Air travel is little better. One is cramped and disorientated. Chains are de rigueur here too; and if you happen to find yourself next to a manic child or compulsive chatterbox, there is little you can do to escape. Airlines attempt to compensate for these deficiencies with piped music, films, and instant alcohol. These overload the system and, combined with a swingeing time-change, lead to total dysfunction; arriving within hours of setting out, one needs two days to recover.
Train journeys, in comparison, have much to offer. Unlike sea or air travel, one has a fair notion where one is; and the countryside, like a moving picture show, unrolls itself before one’s eyes. One is transported in comfort, even style, to the wild places of earth—forest, mountain, desert; and always there is the counterpoint between life within the train and life without:
One scene as I bow to pour her coffee:—
Three Indians in the scouring drouth,
huddled at a grave scooped in the gravel,
lean to the wind as our train goes by.
Someone is gone.
There is dust on everything in Nevada.
I pour the cream.*1
One can move around in a train, visit the buffet for snacks or a drink, play cards (or, on some American trains, the piano), strike up a conversation, read, sleep, snore, make love. Luggage is to hand too, not as in car or airplane, ungetatable in trunk or belly.
Some trains are designed to satisfy national needs. The American club car, for instance, exists for passengers to bore each other with accounts of business deals, marital problems, extramarital affairs: the price they know they must pay is to be bored in turn later. The English have never gone in for club cars, believing that on long journeys one should not utter at all. When buffet cars were first introduced to British trains, there was a real danger they might lead to social intercourse. Happily they turned out to be so utterly bereft of comfort and style, so perennially awash in soldiers and beer, as to discourage any right-thinking person from staying a moment longer than the time needed for his purchase, which he is then free to convey to the privacy and silence of his seat.
Yet the sweetest pleasure of any long train journey lies in its anticipation.

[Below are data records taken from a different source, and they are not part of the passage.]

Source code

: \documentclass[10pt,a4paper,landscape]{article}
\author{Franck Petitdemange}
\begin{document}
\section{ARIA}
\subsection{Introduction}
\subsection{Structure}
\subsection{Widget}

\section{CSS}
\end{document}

I have never eyed any long-distance train I was about to board (except perhaps in Britain) without wondering, as the old hymn says of Heaven,
What joys await us there?
What radiancy of glory?
What bliss beyond compare?
Even if achievement rarely matches promise, one may still day-dream. How green are the vistas, what’s for dinner, whom shall I meet? In the end it’s the passengers who provide the richest moments of any long-distance trip. For train travel, being constricted both in time and space, magnifies character, intensifies relationships, unites the disparate. Ordinary people become extra-ordinary, larger than life; and in the knowledge that they
will not meet again, expansive, confiding, intimate. Let us talk now, you and I: later will be too late.
In the pages that follow, the reader will find many such brief encounters: the Rev. Francis Kilvert and Irish Mary; Harold Nicolson and Arketall; myself and Mr. and Mrs. Pitman; Christabel Bielenberg and the S.S. officer; Paul Theroux and Wendy. In the fiction section the meetings are even stranger: Myatt and Carol in Stamboul Train; the general and his companion in The Very Silent Traveller; the workman and the wet-nurse in Maupassant’s An Idyll. No wonder that trains are so often the setting for stories, for the essential stuff of stories—movement and relationships—is also the stuff of trains.